→ **Problem description**: Quote the entries below from the line with "thumb tip: (822, 695)" through the line with "index pip: (984, 736)", both ends included, and only those lines.

(Structured pose outputs)
—————
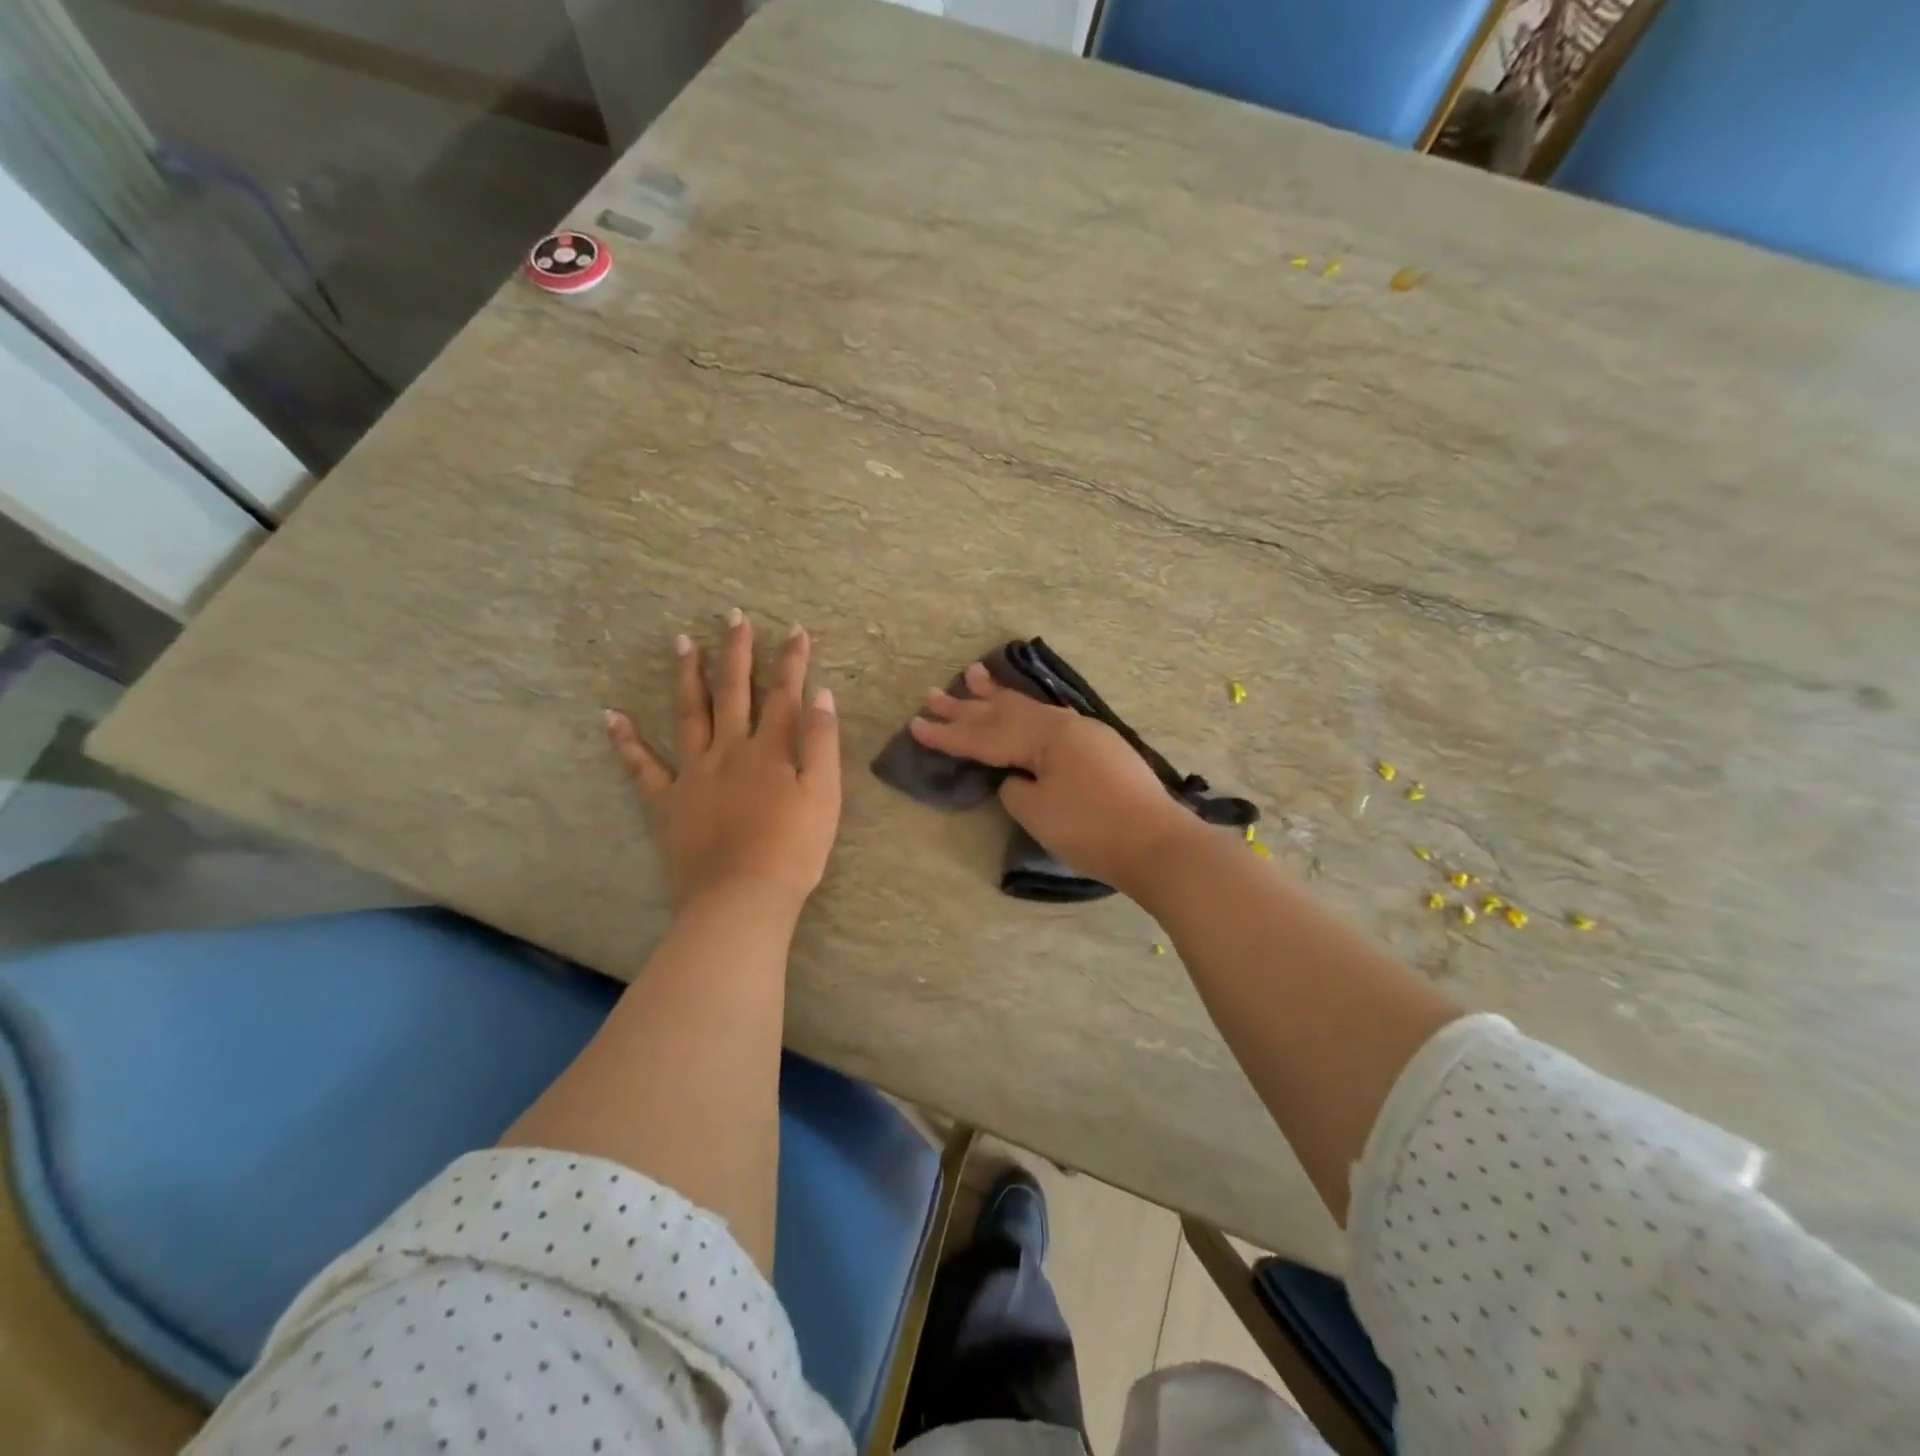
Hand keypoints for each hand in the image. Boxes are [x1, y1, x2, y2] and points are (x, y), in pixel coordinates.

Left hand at [606, 611, 840, 914]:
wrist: (741, 898)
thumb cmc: (793, 850)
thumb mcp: (824, 795)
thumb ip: (822, 743)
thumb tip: (822, 695)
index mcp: (770, 750)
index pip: (785, 695)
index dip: (792, 661)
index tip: (794, 629)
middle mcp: (729, 750)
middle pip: (734, 692)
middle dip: (737, 652)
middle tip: (732, 616)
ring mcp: (693, 773)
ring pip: (689, 714)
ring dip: (687, 676)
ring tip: (682, 642)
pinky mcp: (667, 802)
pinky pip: (642, 767)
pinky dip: (626, 741)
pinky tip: (612, 716)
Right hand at [909, 662, 1202, 894]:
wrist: (1157, 844)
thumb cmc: (1092, 829)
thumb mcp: (1038, 812)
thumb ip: (1015, 788)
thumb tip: (1017, 777)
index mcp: (1044, 735)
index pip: (984, 736)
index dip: (948, 734)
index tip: (915, 725)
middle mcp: (1062, 724)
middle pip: (1004, 714)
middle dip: (966, 707)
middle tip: (932, 694)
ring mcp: (1084, 733)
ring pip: (1029, 710)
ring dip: (998, 697)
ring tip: (974, 675)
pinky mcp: (1099, 748)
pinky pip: (1049, 720)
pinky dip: (1027, 711)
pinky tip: (1023, 707)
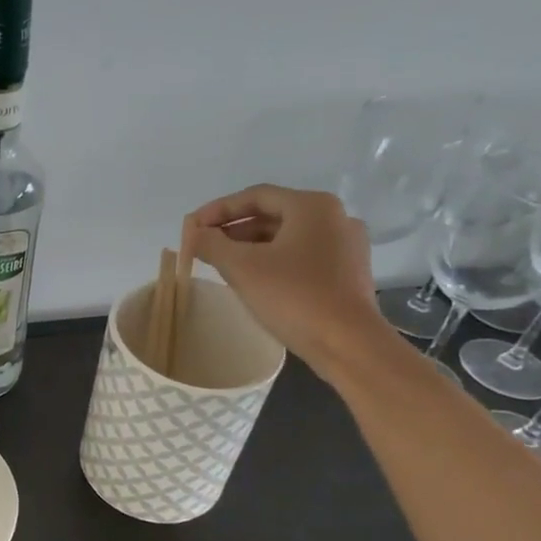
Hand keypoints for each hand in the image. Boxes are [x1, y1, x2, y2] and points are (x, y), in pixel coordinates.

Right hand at [187, 184, 392, 377]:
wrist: (348, 344)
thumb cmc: (294, 296)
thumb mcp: (241, 267)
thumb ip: (211, 244)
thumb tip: (193, 233)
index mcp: (313, 206)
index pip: (255, 196)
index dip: (218, 209)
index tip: (192, 227)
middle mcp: (334, 218)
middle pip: (272, 215)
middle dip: (233, 229)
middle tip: (204, 246)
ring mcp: (345, 246)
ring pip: (287, 237)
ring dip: (251, 246)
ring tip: (222, 263)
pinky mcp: (347, 273)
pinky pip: (302, 256)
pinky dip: (273, 261)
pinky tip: (254, 280)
—————
→ **Your solution**:
thumb tip: (822, 695)
index mcp: (770, 750)
index pip: (785, 695)
index dip: (792, 661)
index tip: (794, 629)
middle mcp: (729, 750)
middle pip: (734, 692)
middle dip: (737, 652)
middle tip: (732, 616)
ring mcp: (693, 773)
ring pip: (689, 714)
ring dip: (687, 676)
ring tip: (682, 642)
pinky mcp: (667, 802)
pinky pip: (642, 767)
pinky dip: (626, 741)
pinky tip: (612, 716)
Right hand at [909, 662, 1202, 894]:
wrist: (1157, 844)
thumb cmc: (1092, 829)
thumb mcp: (1038, 812)
thumb ip: (1015, 788)
thumb tip: (1017, 777)
index mcp: (1044, 735)
index pip: (984, 736)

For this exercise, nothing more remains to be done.